Jieba is a search library under Python, someone has migrated this library to the ASP. NET platform, can completely replace the lucene.net and Pangu participle collocation
The reason why write this, actually because yesterday interview, was asked to the website keyword search How do you do? I just said it. SQL fuzzy Query and SQL statement optimization, caching. Previous contact with the keyword participle, but there is no mature word search library in the. NET platform, unlike Java has Lucene, although also ported to. NET, but the update is slow. Before I learned Python, I noticed Python's word search and the word cloud, and wondered if there was a Python word retrieval library ported to. NET to check out the Python Jieba library.
The original introduction: Jieba Chinese participle. NET version: Jieba.net
. NET platform on the common sub-phrase pieces are pangu participle, but has not been updated for a long time. The most obvious is the built-in dictionary, Jieba's dictionary has 500,000 entries, and Pangu's dictionary is 170,000, which will result in a significantly different word segmentation effect. In addition, for the non-login word, Jieba "adopts the HMM model based on Chinese characters ' ability, using the Viterbi algorithm", the effect looks good.

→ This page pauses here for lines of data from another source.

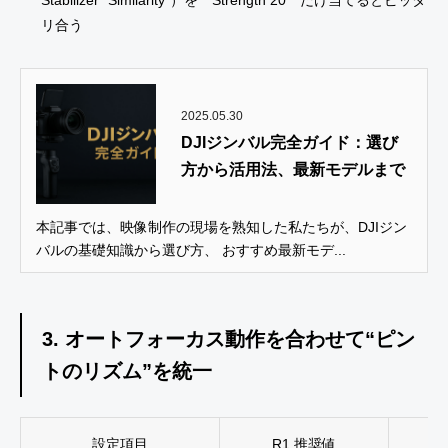
リ合う
2025.05.30
DJIジンバル完全ガイド：選び
方から活用法、最新モデルまで
本記事では、映像制作の現場を熟知した私たちが、DJIジン
バルの基礎知識から選び方、 おすすめ最新モデ...
3. オートフォーカス動作を合わせて“ピン
トのリズム”を統一
設定項目
R1 推奨値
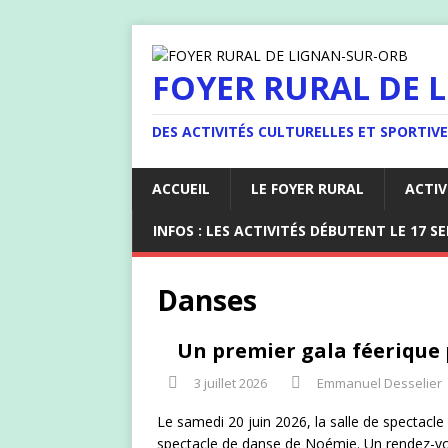
FOYER RURAL DE 
DES ACTIVITÉS CULTURELLES ET SPORTIV
ACCUEIL
LE FOYER RURAL
ACTIV
INFOS : LES ACTIVITÉS DÉBUTENT LE 17 S
Danses
Un premier gala féerique 
3 juillet 2026
Emmanuel Desselier
Le samedi 20 juin 2026, la salle de spectacle
spectacle de danse de Noémie. Un rendez-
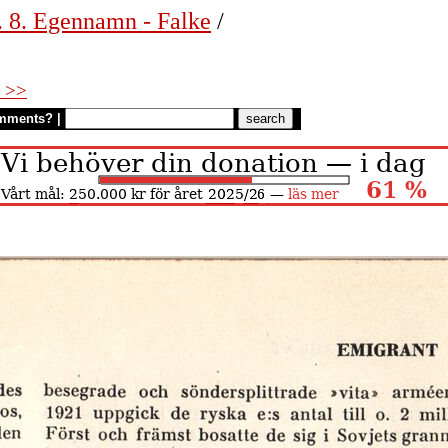
. 8. Egennamn - Falke
/
 >>
mments?
|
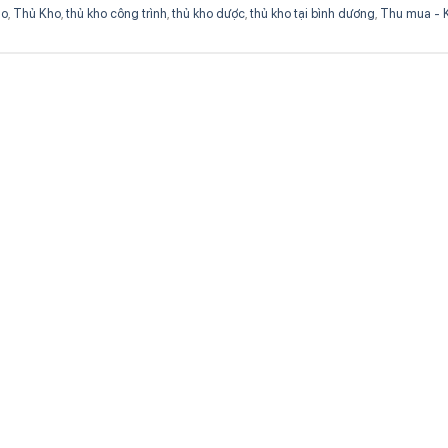
ho
,
Thủ Kho
,
thủ kho công trình
,
thủ kho dược
,
thủ kho tại bình dương
,
Thu mua - 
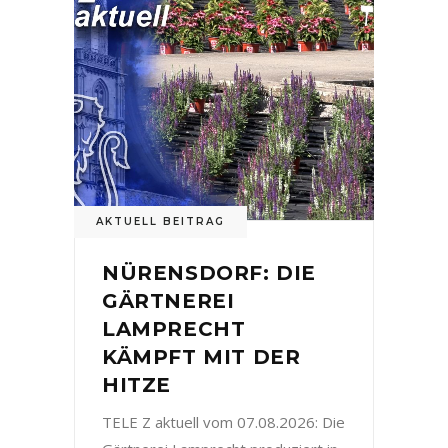
AKTUELL BEITRAG
NÜRENSDORF: DIE
GÄRTNEREI
LAMPRECHT
KÄMPFT MIT DER
HITZE
TELE Z aktuell vom 07.08.2026: Die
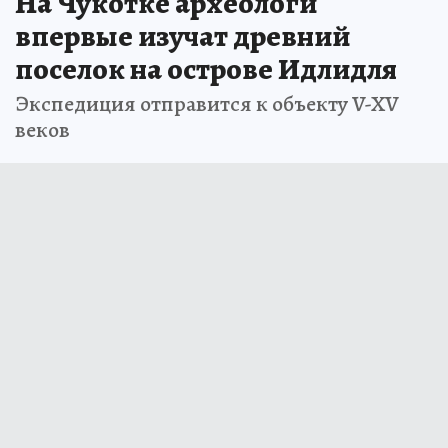
На Чукотке археологи
впервые изучат древний
поселок на острове Идлидля
Экспедиция отправится к объекту V-XV
веков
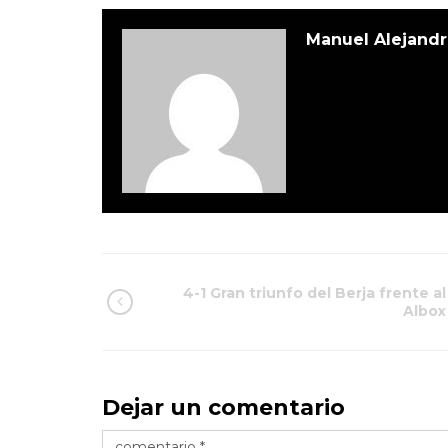
Manuel Alejandr
4-1 Gran triunfo del Berja frente al
Albox
Dejar un comentario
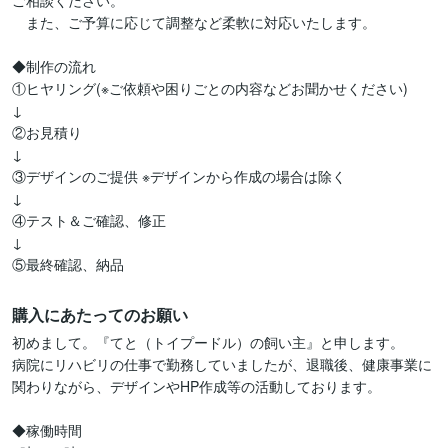
ご相談ください。

　また、ご予算に応じて調整など柔軟に対応いたします。

◆制作の流れ

①ヒヤリング(※ご依頼や困りごとの内容などお聞かせください)

↓

②お見積り

↓

③デザインのご提供 ※デザインから作成の場合は除く

↓

④テスト＆ご確認、修正

↓

⑤最終確認、納品
購入にあたってのお願い
初めまして。『てと（トイプードル）の飼い主』と申します。

病院にリハビリの仕事で勤務していましたが、退職後、健康事業に
関わりながら、デザインやHP作成等の活動しております。

◆稼働時間
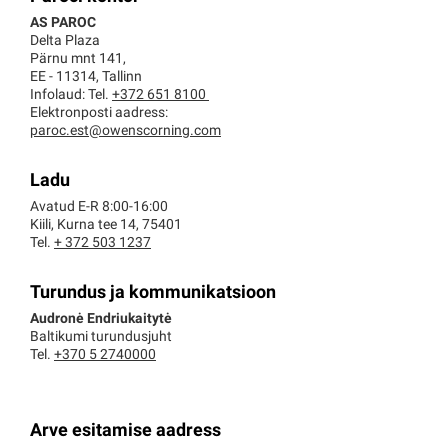
AS PAROC
Delta Plaza
Pärnu mnt 141,
EE - 11314, Tallinn
Infolaud: Tel.
+372 651 8100
Elektronposti aadress:
paroc.est@owenscorning.com
Ladu
Avatud E-R 8:00-16:00
Kiili, Kurna tee 14, 75401
Tel.
+ 372 503 1237
Turundus ja kommunikatsioon
Audronė Endriukaitytė
Baltikumi turundusjuht
Tel.
+370 5 2740000
Arve esitamise aadress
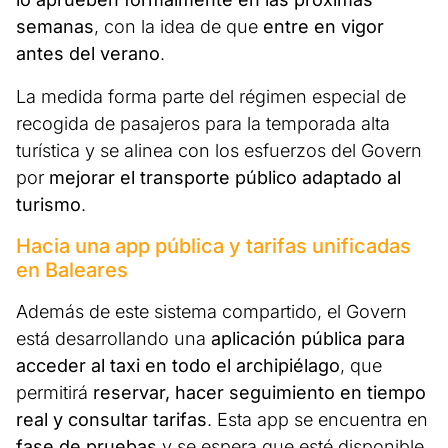
semanas
, con la idea de que
entre en vigor
antes del verano
.
La medida forma parte del régimen especial de
recogida de pasajeros para la temporada alta
turística y se alinea con los esfuerzos del Govern
por
mejorar el transporte público adaptado al
turismo
.
Hacia una app pública y tarifas unificadas
en Baleares
Además de este sistema compartido, el Govern
está desarrollando una
aplicación pública para
acceder al taxi en todo el archipiélago
, que
permitirá
reservar, hacer seguimiento en tiempo
real y consultar tarifas
. Esta app se encuentra en
fase de pruebas
y se espera que esté disponible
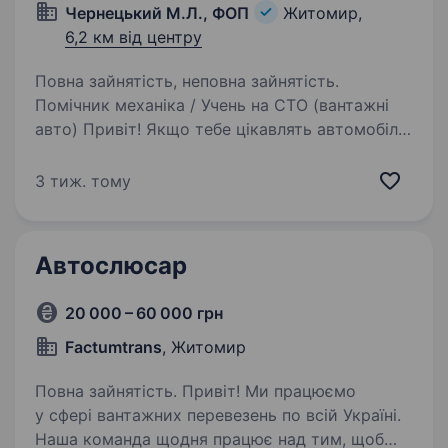
Чернецький М.Л., ФОП
Житомир,
6,2 км від центру
Повна зайнятість, неповна зайнятість.
Помічник механіка / Учень на СТО (вантажні
авто) Привіт! Якщо тебе цікавлять автомобілі і
ти хочеш не просто «роботу», а реальну
професію з розвитком тоді тобі до нас.
3 тиж. тому
Ми даємо можливість навчитися з нуля,
працювати…
Автослюсар
20 000 – 60 000 грн
Factumtrans
, Житомир
Повна зайнятість. Привіт! Ми працюємо
у сфері вантажних перевезень по всій Україні.
Наша команда щодня працює над тим, щоб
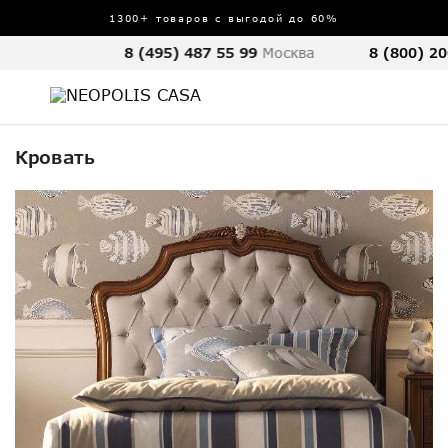
1300+ товаров с выгодой до 60%
8 (495) 487 55 99
Москва
8 (800) 20
Кровать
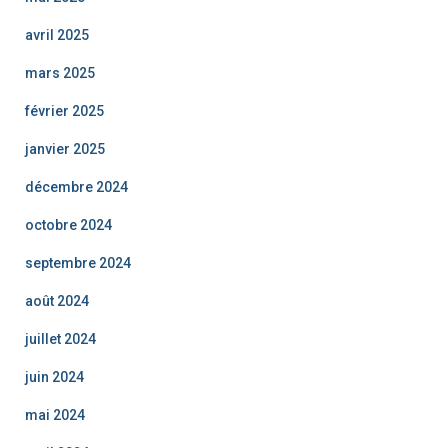
avril 2025
mars 2025
février 2025
janvier 2025
décembre 2024
octobre 2024
septembre 2024
août 2024
juillet 2024
juin 2024
mai 2024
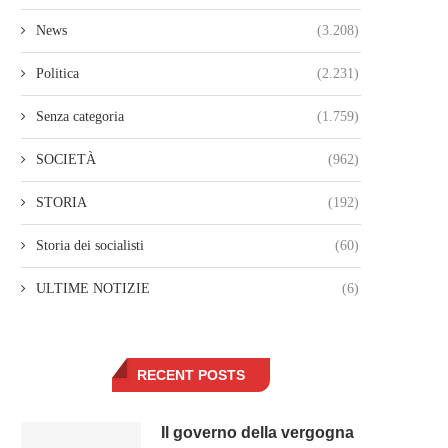
News
(3.208)
Politica
(2.231)
Senza categoria
(1.759)
SOCIETÀ
(962)
STORIA
(192)
Storia dei socialisti
(60)
ULTIME NOTIZIE
(6)
RECENT POSTS
Il governo della vergogna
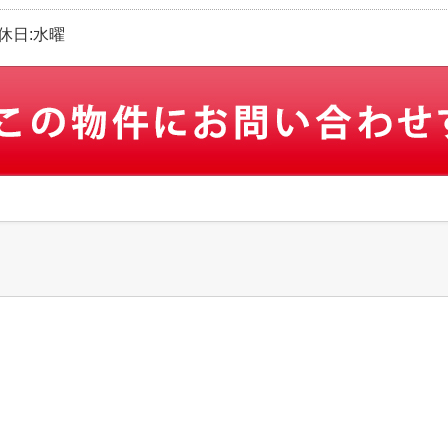
定休日:水曜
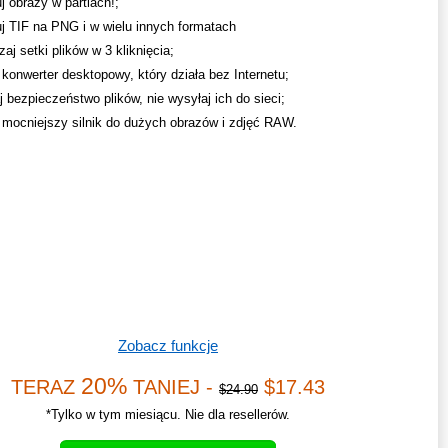
j obrazy w partiach!;
j TIF na PNG i w wielu innych formatach
aj setki plików w 3 kliknięcia;
 konwerter desktopowy, który działa bez Internetu;
 bezpieczeństwo plików, nie wysyłaj ich do sieci;
mocniejszy silnik do dużych obrazów i zdjęć RAW.
Zobacz funkcje
20%
TERAZ
TANIEJ -
$17.43
$24.90
*Tylko w tym miesiącu. Nie dla resellerów.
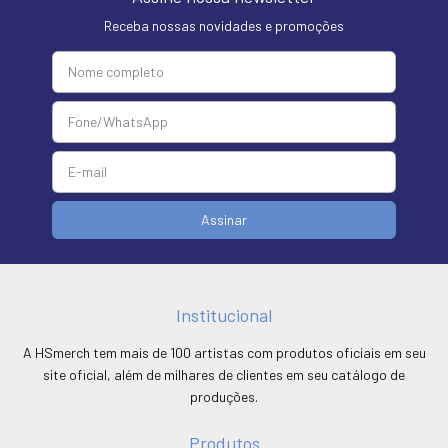
Receba nossas novidades e promoções
Institucional
A HSmerch tem mais de 100 artistas com produtos oficiais em seu
site oficial, além de milhares de clientes em seu catálogo de
produções.
Produtos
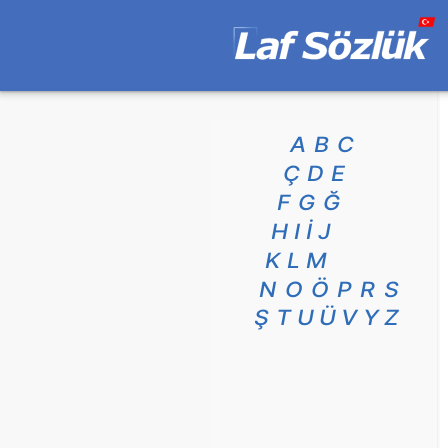
A
B
C
Ç
D
E
F
G
Ğ
H
I
İ
J
K
L
M
N
O
Ö
P
R
S
Ş
T
U
Ü
V
Y
Z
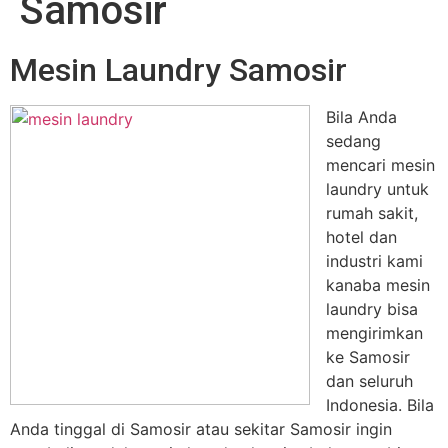
Samosir
Mesin Laundry Samosir
Bila Anda
sedang
mencari mesin
laundry untuk
rumah sakit,
hotel dan
industri kami
kanaba mesin
laundry bisa
mengirimkan
ke Samosir
dan seluruh
Indonesia. Bila
Anda tinggal di Samosir atau sekitar Samosir ingin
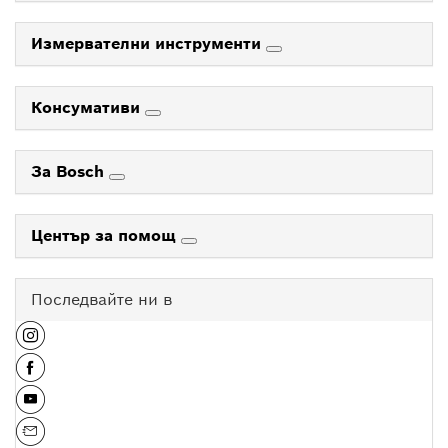
Измервателни инструменти
Консумативи
За Bosch
Център за помощ
Последвайте ни в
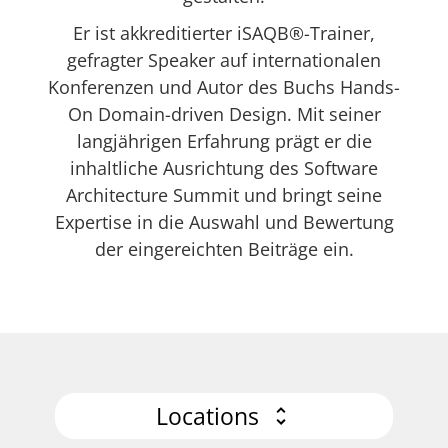
Er ist akkreditierter iSAQB®-Trainer,
gefragter Speaker auf internationalen
Konferenzen und Autor des Buchs Hands-
On Domain-driven Design. Mit seiner
langjährigen Erfahrung prägt er die
inhaltliche Ausrichtung des Software
Architecture Summit und bringt seine
Expertise in die Auswahl und Bewertung
der eingereichten Beiträge ein.
Locations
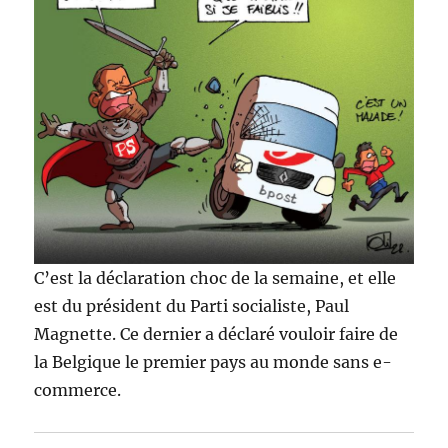
C’est la déclaration choc de la semaine, et elle
est du président du Parti socialiste, Paul
Magnette. Ce dernier a déclaré vouloir faire de
la Belgique le premier pays au monde sans e-
commerce.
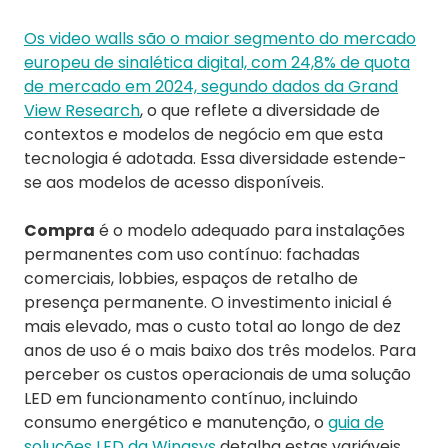
Os video walls são o maior segmento do mercado
europeu de sinalética digital, com 24,8% de quota
de mercado em 2024, segundo dados da Grand
View Research
, o que reflete a diversidade de
contextos e modelos de negócio em que esta
tecnologia é adotada. Essa diversidade estende-
se aos modelos de acesso disponíveis.
Compra
é o modelo adequado para instalações
permanentes com uso contínuo: fachadas
comerciais, lobbies, espaços de retalho de
presença permanente. O investimento inicial é
mais elevado, mas o custo total ao longo de dez
anos de uso é o mais baixo dos três modelos. Para
perceber os custos operacionais de uma solução
LED em funcionamento contínuo, incluindo
consumo energético e manutenção, o
guia de
soluções LED da Wingsys
detalha estas variáveis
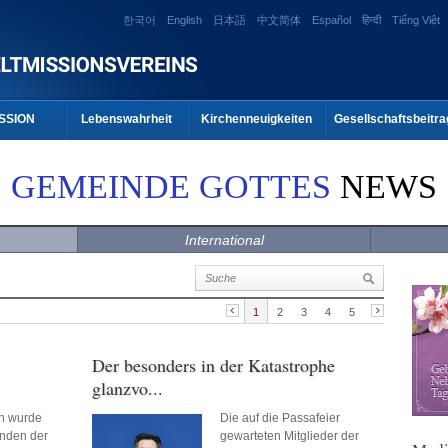
한국어
English
日本語
中文简体
Español
हिन्दी
Tiếng Việt
SSION
Lebenswahrheit
Kirchenneuigkeiten
Gesellschaftsbeitra
GEMEINDE GOTTES
NEWS
International
1
2
3
4
5
Der besonders in der Katastrophe
glanzvo...
en wurde
Die auf die Passafeier
ünden der
gewarteten Mitglieder der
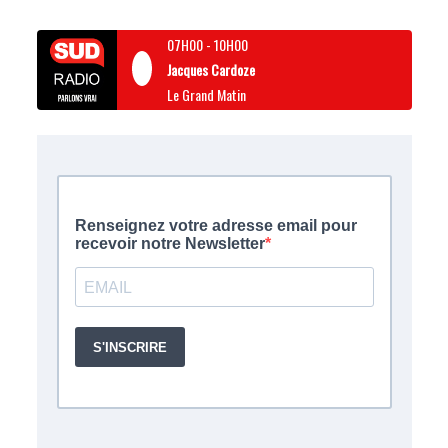
07H00
-
10H00
Jacques Cardoze
Le Grand Matin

We can search for downloads directly in VS2013 's NuGet Package Manager:
See the comments inside someone said, will work letter Maiden monthly through subordinate departments to tell the 24 switch and other technical device installation work participle test, can be divided well, I tested the next:
var segmenter = new Jiebasegmenter (); Console.WriteLine ("Original search statement: Work Letter Virgo Officer monthly through subordinate departments have to tell the 24-port switch and other technical device installation work"); var segments1 = Segmenter. Cut ("Work Letter Virgo officer every month through subordinate departments to tell the 24-port switch and other technical device installation work", cutall:true); Console.WriteLine ("[Full mode]: {0}", String. Join ("/", segments1)); var segments2 = Segmenter. Cut ("Work Letter Virgo officer every month through subordinate departments to tell the 24-port switch and other technical device installation work"); The default is exact mode Console.WriteLine ("Exact mode": {0} ", String.) Join ("/", segments2)); var segments3 = Segmenter. Cut ("Work Letter Virgo officer every month through subordinate departments to tell the 24-port switch and other technical device installation work"); The default is the exact mode, and also uses the HMM model Console.WriteLine ("New word recognition": {0} ", String. Join ("/", segments3)); var segments4 = Segmenter. Cutforsearch ("Work Letter Virgo officer monthly through subordinate departments have to tell the 24-port switch and other technical device installation work"); Search engine mode Console.WriteLine ("Search engine mode": {0} ", String.) Join ("/", SEGMENTS4)); var segments5 = Segmenter. Cut ("Work Letter Virgo officer every month through subordinate departments to tell the 24-port switch and other technical device installation work"); Console.WriteLine ("Ambiguity cancellation": {0} ",String. Join ("/", SEGMENTS5)); Console.read ();
Operation Result:
Well, except for the full pattern, the rest of us will be able to meet the order we read.